## Consigne
Recopiez telles quelles les lignes des items, du tout début jusqu'à la ligne contenant « تریبون اقتصاد », celle-ci comprise. Ne reprenez pas les images dans votre réponse.

## Données fournies
____
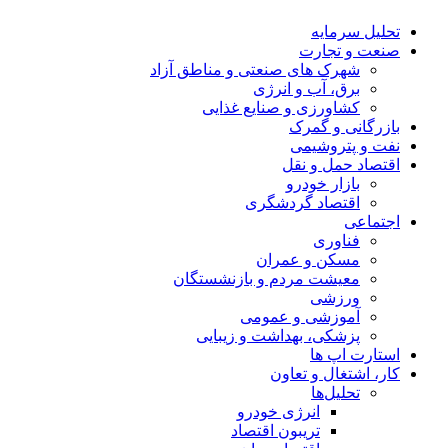
تحلیل‌ سرمایه
صنعت و تجارت
شهرک های صنعتی و مناطق آزاد
برق، آب و انرژی
کشاورزی و صنایع غذایی
بازرگانی و گمرک
نفت و پتروشیمی
اقتصاد حمل و نقل
بازار خودرو
اقتصاد گردشگری
اجتماعی
فناوری
مسکن و عمران
معیشت مردم و بازنشستگان
ورزشی
آموزشی و عمومی
پزشکی، بهداشت و زیبایی
استارت اپ ها
کار، اشتغال و تعاون
تحلیل‌ها
انرژی خودرو
تریبون اقتصاد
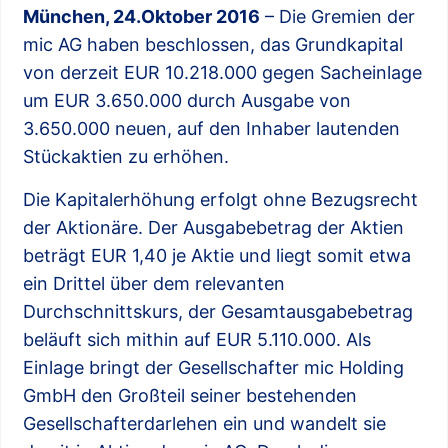
München, 24.Oktober 2016
– Die Gremien der
mic AG haben beschlossen, das Grundkapital
von derzeit EUR 10.218.000 gegen Sacheinlage
um EUR 3.650.000 durch Ausgabe von
3.650.000 neuen, auf den Inhaber lautenden
Stückaktien zu erhöhen.
Die Kapitalerhöhung erfolgt ohne Bezugsrecht
der Aktionäre. Der Ausgabebetrag der Aktien
beträgt EUR 1,40 je Aktie und liegt somit etwa
ein Drittel über dem relevanten
Durchschnittskurs, der Gesamtausgabebetrag
beläuft sich mithin auf EUR 5.110.000. Als
Einlage bringt der Gesellschafter mic Holding
GmbH den Großteil seiner bestehenden
Gesellschafterdarlehen ein und wandelt sie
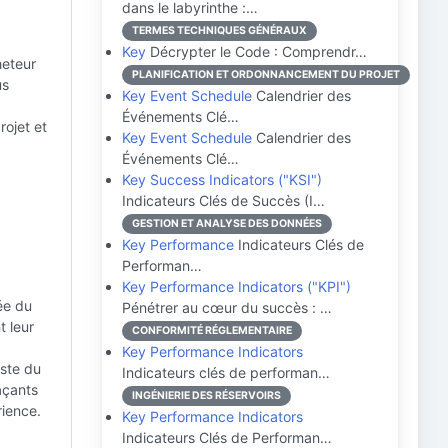
dans le labyrinthe :…
TERMES TECHNIQUES GÉNÉRAUX
Key
Décrypter le Code : Comprendr…
heteur
PLANIFICATION ET ORDONNANCEMENT DU PROJET
us
Key Event Schedule
Calendrier des
Événements Clé…
rojet et
Key Event Schedule
Calendrier des
Événements Clé…
Key Success Indicators ("KSI")
Indicateurs Clés de Succès (I…
GESTION ET ANALYSE DES DONNÉES
Key Performance
Indicateurs Clés de
Performan…
Key Performance Indicators ("KPI")
ée du
Pénétrer au cœur du succès : …
t leur
CONFORMITÉ RÉGLEMENTAIRE
Key Performance Indicators
iste du
Indicateurs clés de performan…
açants
INGÉNIERIE DES RÉSERVOIRS
rience.
Key Performance Indicators
Indicateurs Clés de Performan…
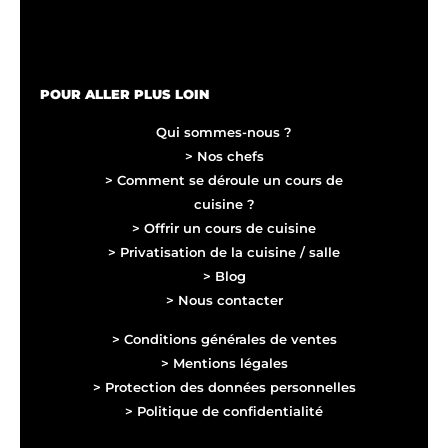
Cortese
POUR ALLER PLUS LOIN
Qui sommes-nous ?
> Nos chefs
> Comment se déroule un cours de
cuisine ?
> Offrir un cours de cuisine
> Privatisation de la cuisine / salle
> Blog
> Nous contacter
> Conditions générales de ventes
> Mentions légales
> Protection des données personnelles
> Politique de confidentialité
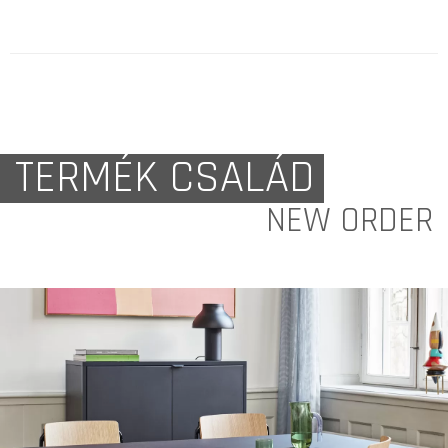
TERMÉK CSALÁD
NEW ORDER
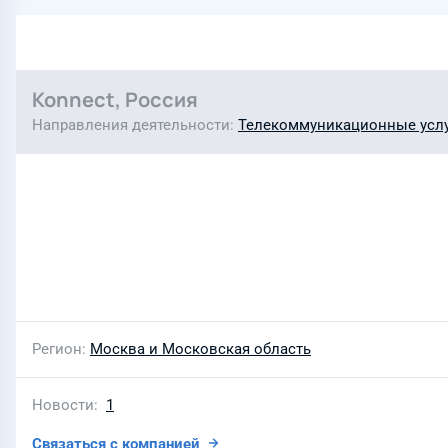
Konnect, Россия
Направления деятельности
Телекоммуникационные усл
Регион
Москва и Московская область
Новости
1
Связаться с компанией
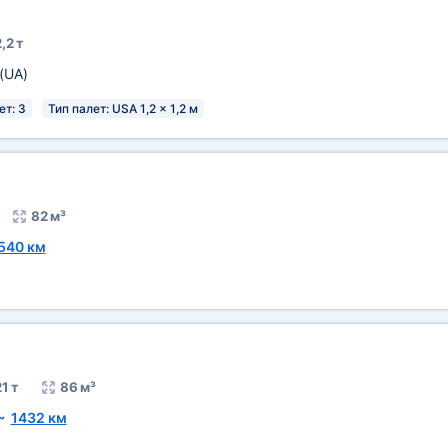
,2 т
(UA)
ет: 3
Тип палет: USA 1,2 x 1,2 м
82 м³
540 км
1 т
86 м³
~
1432 км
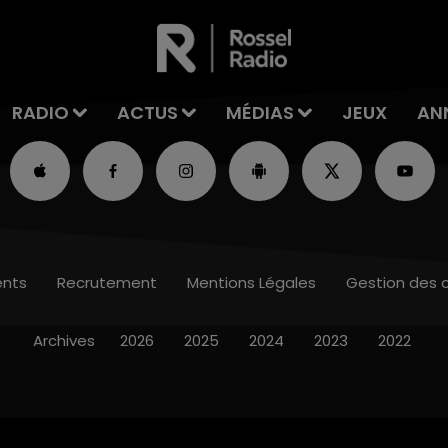
RADIO
ACTUS
MÉDIAS
JEUX
AN
nts
Recrutement
Mentions Légales
Gestion des 
Archives
2026
2025
2024
2023
2022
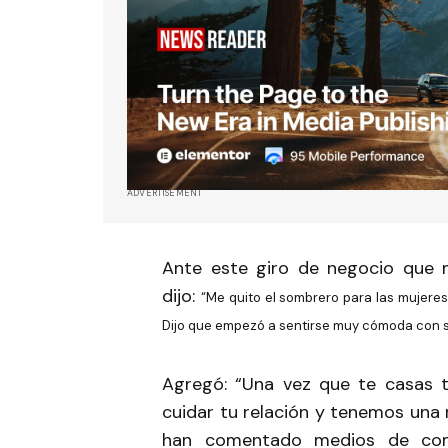
ADVERTISEMENT
Ante este giro de negocio que m
dijo:
“Me quito el sombrero para las mujere
Dijo que empezó a sentirse muy cómoda con su 
Agregó: “Una vez que te casas ti
cuidar tu relación y tenemos una 
han comentado medios de comu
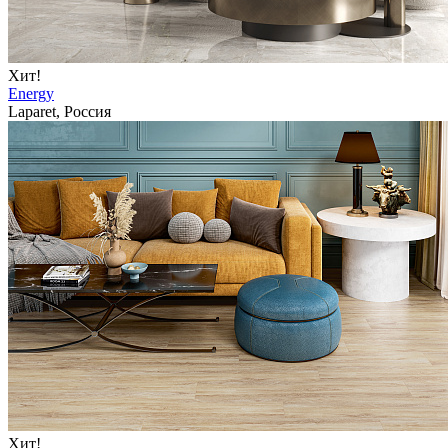
Хит!
Energy
Laparet, Россия
Хит!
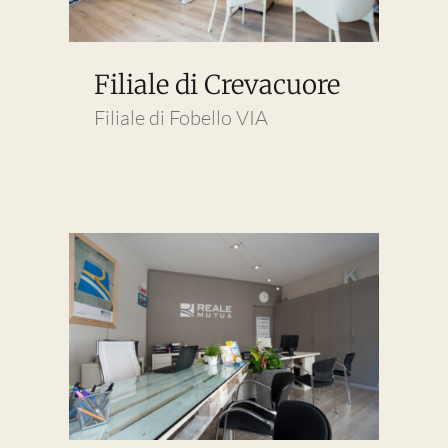
Filiale di Crevacuore
Filiale di Fobello VIA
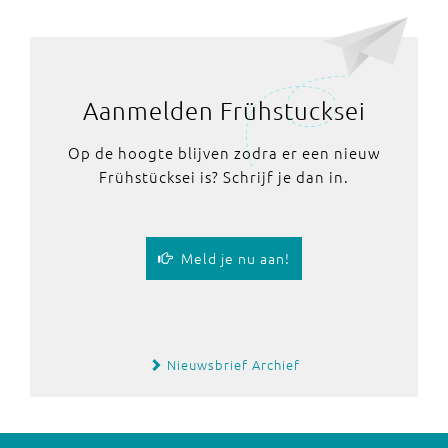
Aanmelden Frühstucksei
Op de hoogte blijven zodra er een nieuw
Frühstücksei is? Schrijf je dan in.
Meld je nu aan!
Nieuwsbrief Archief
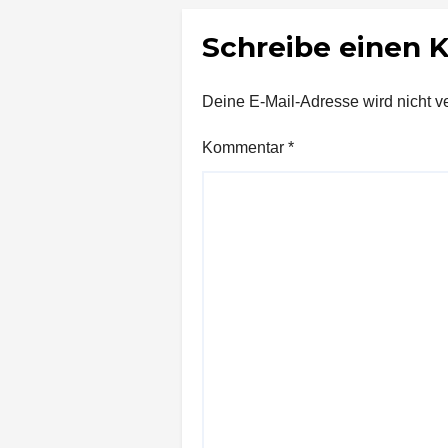
Schreibe einen
Deine E-Mail-Adresse wird nicht ver
Kommentar
*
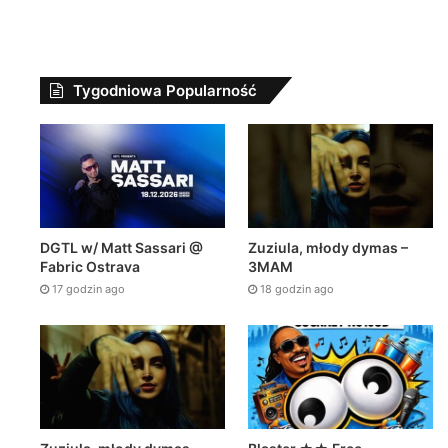
Tygodniowa Popularność
Newsy Z Fej
DGTL w/ Matt Sassari @
Zuziula, młody dymas –
Fabric Ostrava
3MAM
20 grudnia 
17 godzin ago
18 godzin ago
znia 2023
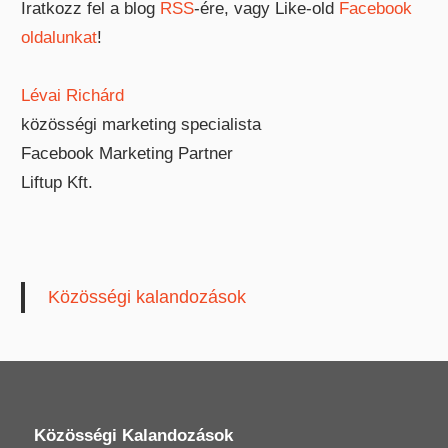
Iratkozz fel a blog
RSS
-ére, vagy Like-old
Facebook
oldalunkat
!
Lévai Richárd
közösségi marketing specialista
Facebook Marketing Partner
Liftup Kft.
Közösségi kalandozások
Közösségi Kalandozások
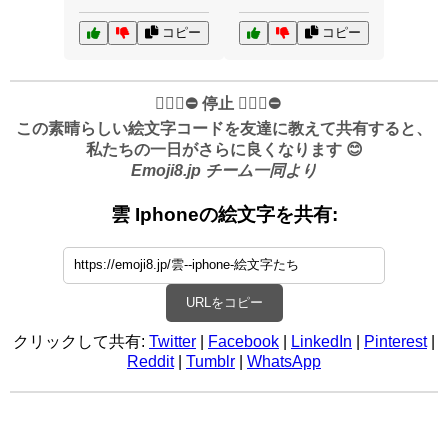
コピー
コピー
✋🏻🛑⛔️ 停止 ✋🏻🛑⛔️
この素晴らしい絵文字コードを友達に教えて共有すると、
私たちの一日がさらに良くなります 😊
Emoji8.jp チーム一同より
雲 Iphoneの絵文字を共有:
URLをコピー
クリックして共有:
Twitter
|
Facebook
|
LinkedIn
|
Pinterest
|
Reddit
|
Tumblr
|
WhatsApp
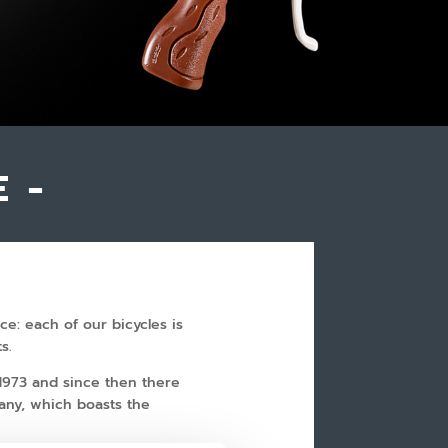
 -
ce: each of our bicycles is
s.
 1973 and since then there
pany, which boasts the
____
## Résultat attendu
تحلیل‌ سرمایه
صنعت و تجارت
شهرک های صنعتی و مناطق آزاد
برق، آب و انرژی
کشاورزی و صنایع غذایی
بازرگانی و گمرک
نفت و پتروشیمی
اقتصاد حمل و نقل
بازار خودرو
اقتصاد گردشگری
اجتماعی
فناوری
مسکن و عمران
معیشت مردم و بازنشستگان
ورزشی
آموزشی و عمومی
پزشکی، بهداشت و زیبایی
استارت اپ ها
کار، اشتغال و تعاون
تحلیل‌ها
انرژی خودرو
تریبون اقتصاد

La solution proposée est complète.